Convert typed ATOF events to ATIF v1.7 step dicts.

subagent_ref_by_tc_id maps a tool_call_id to a SubagentTrajectoryRef-shaped dict (R7 tool-wraps-agent).

subagent_ref_by_context_uuid maps a context-scope UUID to a SubagentTrajectoryRef-shaped dict (R10 context-wrapped subagent, e.g. a compaction subagent). Either map MAY be empty.

Raises:
DataSchemaViolationError: if an event declares a registered

data_schema and its data fails validation.

ShapeMismatchError: if an llm scope event’s non-empty data

yields no extractable content (would drop payload silently).

_materialize_steps(step_dicts: list[dict]) list[nat.atif.step.Step]#

Build validated Step instances from raw step dicts.
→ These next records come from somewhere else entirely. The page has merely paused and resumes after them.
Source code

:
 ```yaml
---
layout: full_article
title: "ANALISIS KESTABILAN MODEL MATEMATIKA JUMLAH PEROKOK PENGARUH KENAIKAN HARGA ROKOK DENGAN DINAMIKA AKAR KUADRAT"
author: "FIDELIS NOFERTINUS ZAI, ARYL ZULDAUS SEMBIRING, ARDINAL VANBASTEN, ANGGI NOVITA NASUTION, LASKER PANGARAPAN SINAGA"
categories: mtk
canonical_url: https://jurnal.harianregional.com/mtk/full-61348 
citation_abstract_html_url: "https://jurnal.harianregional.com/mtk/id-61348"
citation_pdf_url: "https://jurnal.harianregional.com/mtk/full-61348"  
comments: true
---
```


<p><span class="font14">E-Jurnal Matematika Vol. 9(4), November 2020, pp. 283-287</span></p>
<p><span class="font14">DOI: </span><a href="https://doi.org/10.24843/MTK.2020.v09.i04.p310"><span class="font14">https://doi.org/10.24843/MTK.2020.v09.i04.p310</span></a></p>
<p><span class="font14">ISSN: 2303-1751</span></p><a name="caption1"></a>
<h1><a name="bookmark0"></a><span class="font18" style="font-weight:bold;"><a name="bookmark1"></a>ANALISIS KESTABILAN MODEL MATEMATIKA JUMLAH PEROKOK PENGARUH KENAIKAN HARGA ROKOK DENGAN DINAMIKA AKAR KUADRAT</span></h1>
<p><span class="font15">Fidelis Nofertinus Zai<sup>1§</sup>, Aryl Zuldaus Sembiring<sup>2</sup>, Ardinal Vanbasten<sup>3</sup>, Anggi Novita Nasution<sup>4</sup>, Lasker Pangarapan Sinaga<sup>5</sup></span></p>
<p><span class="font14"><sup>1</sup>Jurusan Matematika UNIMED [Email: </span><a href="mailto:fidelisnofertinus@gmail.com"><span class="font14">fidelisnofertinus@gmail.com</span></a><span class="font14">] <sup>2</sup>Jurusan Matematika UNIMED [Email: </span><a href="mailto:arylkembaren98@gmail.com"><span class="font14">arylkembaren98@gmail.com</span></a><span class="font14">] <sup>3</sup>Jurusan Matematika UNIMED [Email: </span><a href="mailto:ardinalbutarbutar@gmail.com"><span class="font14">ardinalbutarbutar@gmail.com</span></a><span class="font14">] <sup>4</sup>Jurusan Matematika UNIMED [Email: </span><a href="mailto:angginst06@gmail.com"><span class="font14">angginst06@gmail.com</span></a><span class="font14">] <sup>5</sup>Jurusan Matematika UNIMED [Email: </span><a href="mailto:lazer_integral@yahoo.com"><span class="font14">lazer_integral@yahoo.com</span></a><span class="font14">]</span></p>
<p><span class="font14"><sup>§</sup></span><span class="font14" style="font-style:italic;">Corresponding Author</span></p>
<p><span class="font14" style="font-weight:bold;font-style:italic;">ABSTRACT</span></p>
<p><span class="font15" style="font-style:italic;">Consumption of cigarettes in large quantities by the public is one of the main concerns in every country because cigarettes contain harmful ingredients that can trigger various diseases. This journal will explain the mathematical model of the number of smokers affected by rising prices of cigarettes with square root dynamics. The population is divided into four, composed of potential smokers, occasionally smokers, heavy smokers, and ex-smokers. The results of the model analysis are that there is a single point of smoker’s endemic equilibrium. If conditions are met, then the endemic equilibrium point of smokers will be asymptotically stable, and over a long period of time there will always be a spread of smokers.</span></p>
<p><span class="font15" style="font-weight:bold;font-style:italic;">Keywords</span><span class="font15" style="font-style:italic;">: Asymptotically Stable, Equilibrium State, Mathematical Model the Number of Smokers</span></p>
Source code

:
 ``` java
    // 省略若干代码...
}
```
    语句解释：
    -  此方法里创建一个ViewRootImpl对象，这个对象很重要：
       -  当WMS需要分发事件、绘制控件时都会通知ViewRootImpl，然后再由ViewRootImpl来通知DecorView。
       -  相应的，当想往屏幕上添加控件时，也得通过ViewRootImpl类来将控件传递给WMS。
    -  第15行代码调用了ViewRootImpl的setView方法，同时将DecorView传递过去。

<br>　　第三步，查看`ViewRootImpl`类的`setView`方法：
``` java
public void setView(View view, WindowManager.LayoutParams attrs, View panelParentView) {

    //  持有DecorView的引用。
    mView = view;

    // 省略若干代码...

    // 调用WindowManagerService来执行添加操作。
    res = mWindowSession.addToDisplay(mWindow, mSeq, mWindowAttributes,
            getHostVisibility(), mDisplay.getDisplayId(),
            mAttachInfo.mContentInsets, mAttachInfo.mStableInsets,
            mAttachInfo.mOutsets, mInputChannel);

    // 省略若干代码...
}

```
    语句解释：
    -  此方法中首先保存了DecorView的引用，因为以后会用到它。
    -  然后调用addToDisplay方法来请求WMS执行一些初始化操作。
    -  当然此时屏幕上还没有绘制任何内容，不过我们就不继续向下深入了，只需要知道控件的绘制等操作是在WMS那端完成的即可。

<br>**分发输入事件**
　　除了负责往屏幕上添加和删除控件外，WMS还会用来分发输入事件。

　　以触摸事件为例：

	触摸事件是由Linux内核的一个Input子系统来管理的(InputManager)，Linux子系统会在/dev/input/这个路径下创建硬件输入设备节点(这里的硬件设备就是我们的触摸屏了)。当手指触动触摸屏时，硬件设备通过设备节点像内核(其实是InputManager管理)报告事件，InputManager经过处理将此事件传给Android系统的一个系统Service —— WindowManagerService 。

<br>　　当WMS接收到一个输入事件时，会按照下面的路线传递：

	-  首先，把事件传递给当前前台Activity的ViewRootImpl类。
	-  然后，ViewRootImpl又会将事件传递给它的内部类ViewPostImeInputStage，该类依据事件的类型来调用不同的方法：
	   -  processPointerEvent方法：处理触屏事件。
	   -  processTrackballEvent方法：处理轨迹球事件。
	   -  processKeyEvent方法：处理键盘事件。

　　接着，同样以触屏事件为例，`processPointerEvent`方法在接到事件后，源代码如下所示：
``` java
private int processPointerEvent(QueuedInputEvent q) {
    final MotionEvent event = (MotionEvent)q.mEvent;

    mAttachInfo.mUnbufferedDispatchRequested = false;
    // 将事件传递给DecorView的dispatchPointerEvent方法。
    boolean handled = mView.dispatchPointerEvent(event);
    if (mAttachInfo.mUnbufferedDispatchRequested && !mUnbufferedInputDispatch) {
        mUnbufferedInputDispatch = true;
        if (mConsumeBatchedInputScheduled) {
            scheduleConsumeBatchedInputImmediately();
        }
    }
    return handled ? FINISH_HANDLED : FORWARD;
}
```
ATIF v1.7: ancestry is no longer a typed top-level field — it’s embedded in Step.extra["ancestry"] and ToolCall.extra["ancestry"] as plain dicts (AtifAncestry shape, see nat.atif.atif_step_extra). No model conversion is needed here; the dicts pass through to the extra field unchanged.

convert(
events: list[nat.atof.events.Event],
) nat.atif.trajectory.Trajectory#

Convert a list of ATOF events to an ATIF v1.7 Trajectory.

Raises:
DataSchemaViolationError: if an event declares a registered

data_schema (see nat.atof.schemas) and its data fails JSON-Schema validation.

ShapeMismatchError: if an llm scope event carries non-empty

data that the reference extractors cannot parse. Silently dropping such a payload would lose producer content, so the converter fails fast instead.

_convert_impl(
events: list[nat.atof.events.Event],
explicit_root_uuid: str | None,
) nat.atif.trajectory.Trajectory#

Internal converter supporting recursion on subagent sub-streams.

When explicit_root_uuid is provided (recursive call), the root agent metadata is taken from the event with uuid == explicit_root_uuid rather than by searching for parent_uuid is None.

convert_file(
input_path: str | pathlib.Path,
output_path: str | pathlib.Path | None = None,
) nat.atif.trajectory.Trajectory#

Read an ATOF JSON-Lines file and convert to an ATIF Trajectory.

Raises:

ShapeMismatchError: see convert().

_ensure_subagent_trajectory_path_explicit(obj: Any) None#

Walk a dumped ATIF trajectory dict and ensure every subagent_trajectory_ref[i] entry has trajectory_path explicitly present (null for embedded refs).

model_dump(exclude_none=True) strips optional None-valued fields, which produces valid ATIF v1.7 but loses back-compat visual alignment with ATIF v1.6 consumers that expect the key. Keeping the field explicit as null is spec-allowed (the field is optional, and null is a valid value) and aids consumer-side inspection.